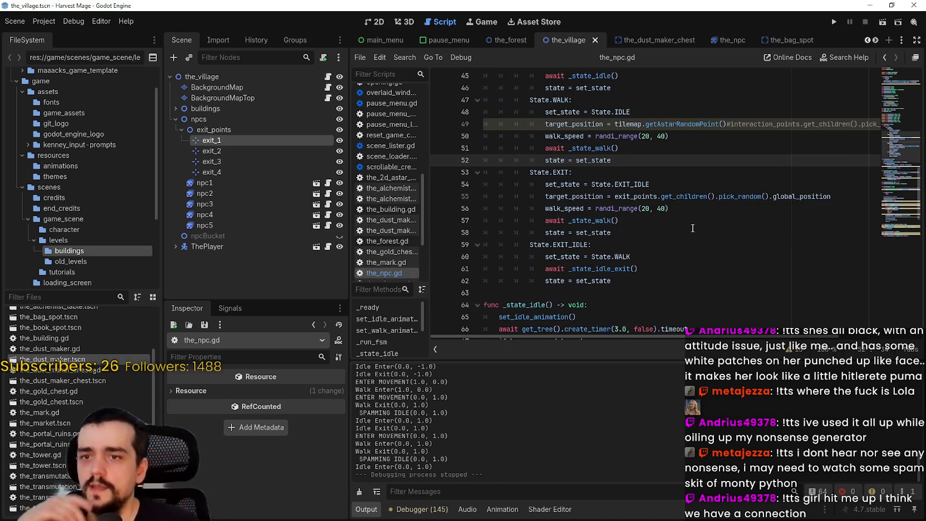
{"action": "left_click", "coordinate": [685, 209]}
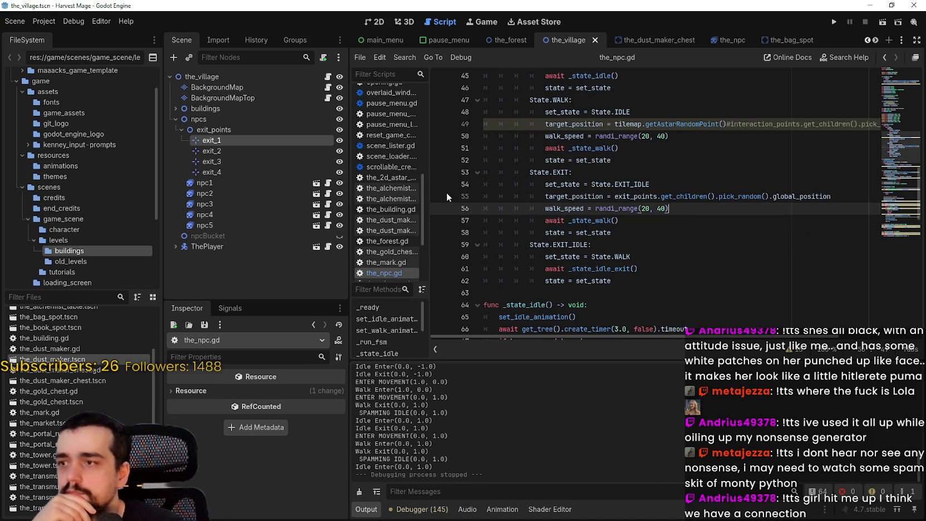
{"action": "double_click", "coordinate": [587, 196]}
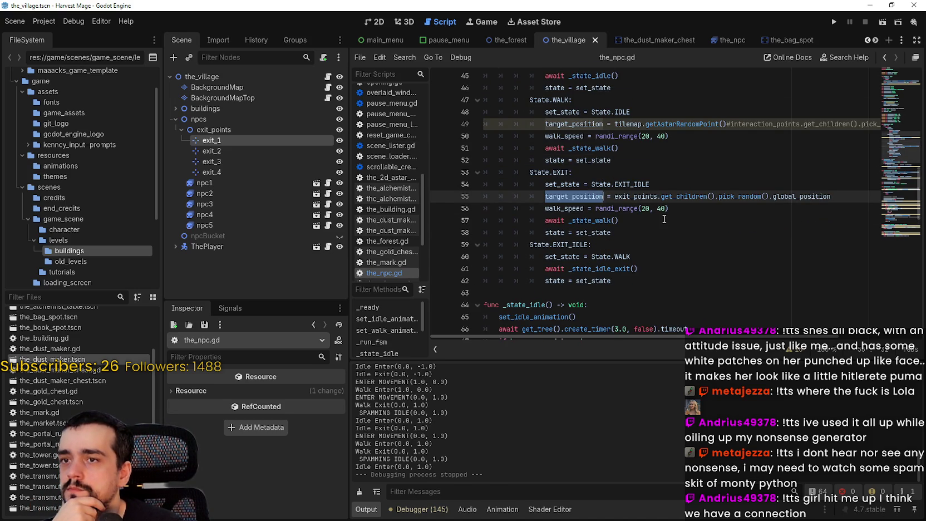
{"action": "scroll", "coordinate": [664, 219], "scroll_direction": "down", "scroll_amount": 5}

--- --- ---

== TASK BRIEF ==
Repeat the material above word for word but skip the images.

== WRITTEN SOLUTION ==
{"action": "left_click", "coordinate": [685, 209]}
{"action": "double_click", "coordinate": [587, 196]}
{"action": "scroll", "coordinate": [664, 219], "scroll_direction": "down", "scroll_amount": 5}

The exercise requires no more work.